There are a few different targets, notably:

  • make website, which will generate Jupyter, execute notebooks, and then turn that into HTML

  • make coverage, which will do steps (1) and (2) above (with otherwise hidden unit tests), and then generate a report about which notebooks fail.

  • make preview, which will do steps (1), (2), and (3) above and then fire up a local HTTP server.

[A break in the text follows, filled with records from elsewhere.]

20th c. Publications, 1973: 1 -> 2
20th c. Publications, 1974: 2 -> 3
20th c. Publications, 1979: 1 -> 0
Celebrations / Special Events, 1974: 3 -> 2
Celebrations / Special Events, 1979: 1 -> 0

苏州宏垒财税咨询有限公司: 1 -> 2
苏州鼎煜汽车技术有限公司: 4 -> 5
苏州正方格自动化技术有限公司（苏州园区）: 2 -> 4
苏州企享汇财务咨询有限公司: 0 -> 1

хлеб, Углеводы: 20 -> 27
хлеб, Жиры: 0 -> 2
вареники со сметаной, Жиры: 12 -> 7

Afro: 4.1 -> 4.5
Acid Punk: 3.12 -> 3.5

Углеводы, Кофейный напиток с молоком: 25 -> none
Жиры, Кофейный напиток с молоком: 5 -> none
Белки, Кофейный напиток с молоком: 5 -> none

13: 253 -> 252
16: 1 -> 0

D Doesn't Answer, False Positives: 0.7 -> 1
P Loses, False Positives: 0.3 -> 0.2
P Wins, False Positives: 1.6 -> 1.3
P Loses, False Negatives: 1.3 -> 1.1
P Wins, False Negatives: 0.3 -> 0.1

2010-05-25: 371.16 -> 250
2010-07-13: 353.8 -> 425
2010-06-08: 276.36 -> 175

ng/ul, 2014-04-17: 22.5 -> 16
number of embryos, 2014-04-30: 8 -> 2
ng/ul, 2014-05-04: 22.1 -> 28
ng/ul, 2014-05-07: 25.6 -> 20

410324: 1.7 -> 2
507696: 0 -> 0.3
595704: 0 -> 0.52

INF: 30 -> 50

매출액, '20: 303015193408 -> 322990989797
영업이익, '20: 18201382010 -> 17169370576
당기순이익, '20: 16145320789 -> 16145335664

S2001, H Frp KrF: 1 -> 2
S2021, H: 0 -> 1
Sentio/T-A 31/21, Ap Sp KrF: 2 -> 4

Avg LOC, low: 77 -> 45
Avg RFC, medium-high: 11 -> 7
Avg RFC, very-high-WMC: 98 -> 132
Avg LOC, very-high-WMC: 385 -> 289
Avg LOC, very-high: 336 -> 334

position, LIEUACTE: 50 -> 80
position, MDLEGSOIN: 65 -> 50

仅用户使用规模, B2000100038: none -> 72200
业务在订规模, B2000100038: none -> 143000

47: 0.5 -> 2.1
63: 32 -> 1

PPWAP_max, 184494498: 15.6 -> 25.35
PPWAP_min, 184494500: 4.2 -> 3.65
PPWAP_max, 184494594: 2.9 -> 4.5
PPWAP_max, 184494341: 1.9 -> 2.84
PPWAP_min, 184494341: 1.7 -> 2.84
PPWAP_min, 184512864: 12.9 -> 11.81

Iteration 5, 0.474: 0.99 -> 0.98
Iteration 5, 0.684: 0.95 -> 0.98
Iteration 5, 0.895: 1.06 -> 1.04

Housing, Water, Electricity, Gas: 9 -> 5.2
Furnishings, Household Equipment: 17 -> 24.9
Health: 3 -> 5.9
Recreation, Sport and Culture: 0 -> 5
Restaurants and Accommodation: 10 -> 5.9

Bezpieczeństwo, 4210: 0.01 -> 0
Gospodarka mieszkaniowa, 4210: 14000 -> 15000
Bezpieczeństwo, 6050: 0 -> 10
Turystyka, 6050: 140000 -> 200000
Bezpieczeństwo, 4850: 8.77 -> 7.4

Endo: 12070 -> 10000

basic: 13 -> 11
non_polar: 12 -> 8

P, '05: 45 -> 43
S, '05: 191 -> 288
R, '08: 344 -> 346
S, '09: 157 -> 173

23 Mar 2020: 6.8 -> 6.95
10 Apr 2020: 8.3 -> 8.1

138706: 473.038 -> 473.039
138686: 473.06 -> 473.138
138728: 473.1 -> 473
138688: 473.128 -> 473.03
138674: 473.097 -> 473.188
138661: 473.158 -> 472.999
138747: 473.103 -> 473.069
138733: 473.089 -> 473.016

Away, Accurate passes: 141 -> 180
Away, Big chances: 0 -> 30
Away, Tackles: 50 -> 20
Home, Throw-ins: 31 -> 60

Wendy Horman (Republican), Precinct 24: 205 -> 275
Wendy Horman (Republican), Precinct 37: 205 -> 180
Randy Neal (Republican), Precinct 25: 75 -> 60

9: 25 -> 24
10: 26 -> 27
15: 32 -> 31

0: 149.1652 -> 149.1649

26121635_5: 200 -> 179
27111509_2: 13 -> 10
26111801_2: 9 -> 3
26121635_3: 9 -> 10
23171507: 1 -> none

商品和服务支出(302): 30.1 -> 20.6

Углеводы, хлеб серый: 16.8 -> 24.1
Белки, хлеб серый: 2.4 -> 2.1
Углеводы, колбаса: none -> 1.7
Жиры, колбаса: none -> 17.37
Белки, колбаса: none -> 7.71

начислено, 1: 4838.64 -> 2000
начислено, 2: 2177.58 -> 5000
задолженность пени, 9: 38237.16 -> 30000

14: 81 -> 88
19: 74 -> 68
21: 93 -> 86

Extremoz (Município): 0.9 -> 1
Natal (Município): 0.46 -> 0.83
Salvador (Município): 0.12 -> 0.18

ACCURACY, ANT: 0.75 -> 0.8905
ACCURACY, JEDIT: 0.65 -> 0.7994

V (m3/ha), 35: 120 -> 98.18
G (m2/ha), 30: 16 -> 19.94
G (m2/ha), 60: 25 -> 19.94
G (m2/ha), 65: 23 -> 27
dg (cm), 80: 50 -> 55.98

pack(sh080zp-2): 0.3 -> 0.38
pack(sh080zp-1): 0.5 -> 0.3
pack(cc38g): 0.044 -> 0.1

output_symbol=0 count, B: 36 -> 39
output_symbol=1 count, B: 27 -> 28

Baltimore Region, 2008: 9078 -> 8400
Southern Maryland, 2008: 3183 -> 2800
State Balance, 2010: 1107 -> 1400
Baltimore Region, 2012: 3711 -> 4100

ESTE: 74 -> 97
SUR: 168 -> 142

  • jupinx -w --files source/rst/getting_started_julia/julia_by_example.rst, or any other .rst for a single file

In vscode, the Live Server allows you to watch an output HTML file. Install the extension (in WSL if required) and after generating the HTML, right click on it and say "Open with Live Server"

Options and Special Cases

Specifying parallel execution (i.e., make coverage parallel=8) will use 8 cores instead of 1. This leads to a notable speedup in build times. (There are some zmq errors that sporadically pop up at very high core counts, i.e. above 8.)

You can build only a few notebooks by jupinx -w --files source/rst/<file>.rst.